Cold Steel
Active Member
For the past several decades I've been watching the NRA and haven't been a member for years. But nothing has disturbed me more than the gross misappropriation of funds from the fight against gun control to the lining of pockets of NRA executives. In an article by Jeff Knox, son of Neal Knox, a man I greatly respected for his tireless fight against gun control, he writes:
On the day he left, they acted as though they were grieved to see him go, and you would have thought it was a funeral as they somberly offered him their heartfelt condolences. But as soon as he was out of earshot, they mocked him derisively. Loyalty was everything at the NRA, and no one would have dared show genuine compassion because it was run like a Marxist state. Once out of favor, your name was Mudd.

## Provided records:

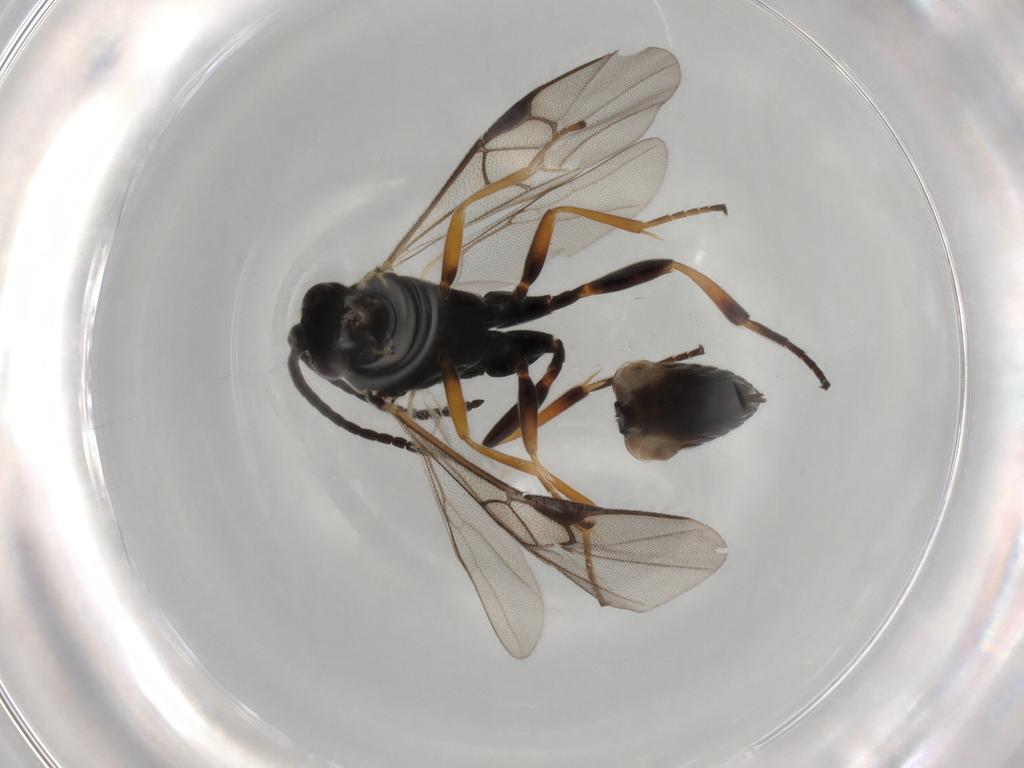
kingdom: Animalia
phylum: Arthropoda
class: Insecta
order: Hymenoptera
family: Braconidae
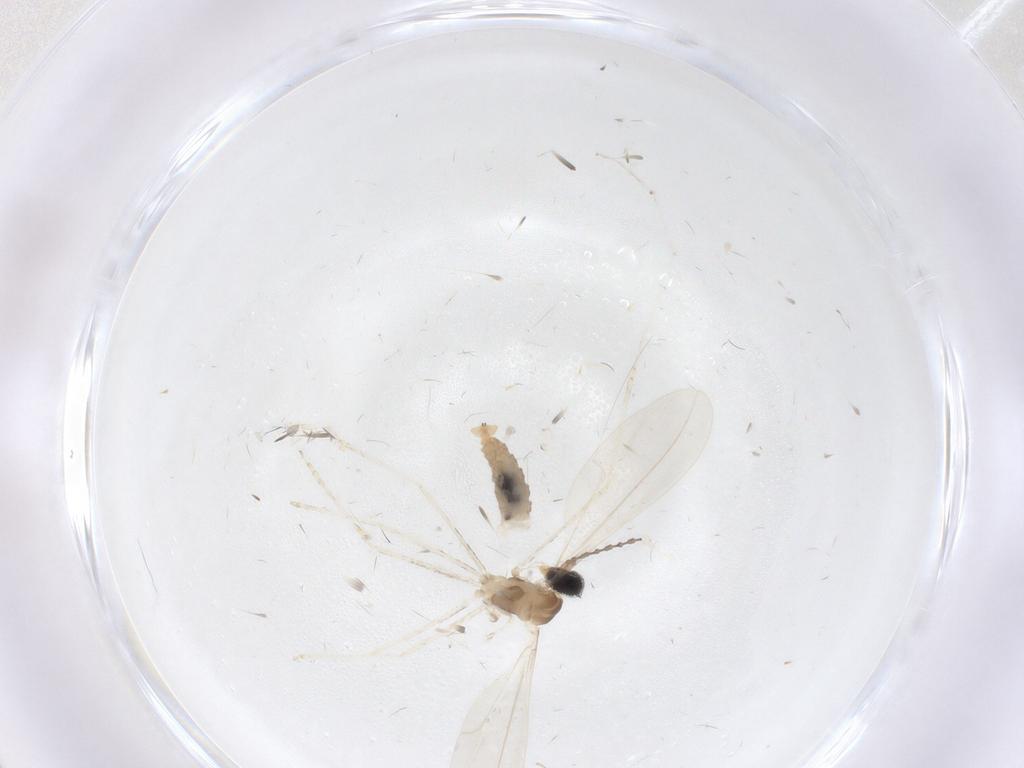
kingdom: Animalia
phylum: Arthropoda
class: Insecta
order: Diptera
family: Cecidomyiidae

## Your tasks:
- a) Do these statements agree with the forum post about the NRA? Answer yes or no for each and quote the words from the post that settle it. (i) The writer has not been an NRA member for years. (ii) The quoted article was written by Neal Knox. (iii) The quoted passage says the NRA was run like a Marxist state.
- b) Express the classification lines in both rows, from kingdom to family, as a JSON list of strings, one per line, with blank lines omitted. Leave the pictures out.

## Task responses:
- a)
(i) Yes: "haven't been a member for years"
(ii) No: "In an article by Jeff Knox, son of Neal Knox"
(iii) Yes: "it was run like a Marxist state"

- b)
[
  "kingdom: Animalia",
  "phylum: Arthropoda",
  "class: Insecta",
  "order: Hymenoptera",
  "family: Braconidae",
  "kingdom: Animalia",
  "phylum: Arthropoda",
  "class: Insecta",
  "order: Diptera",
  "family: Cecidomyiidae"
]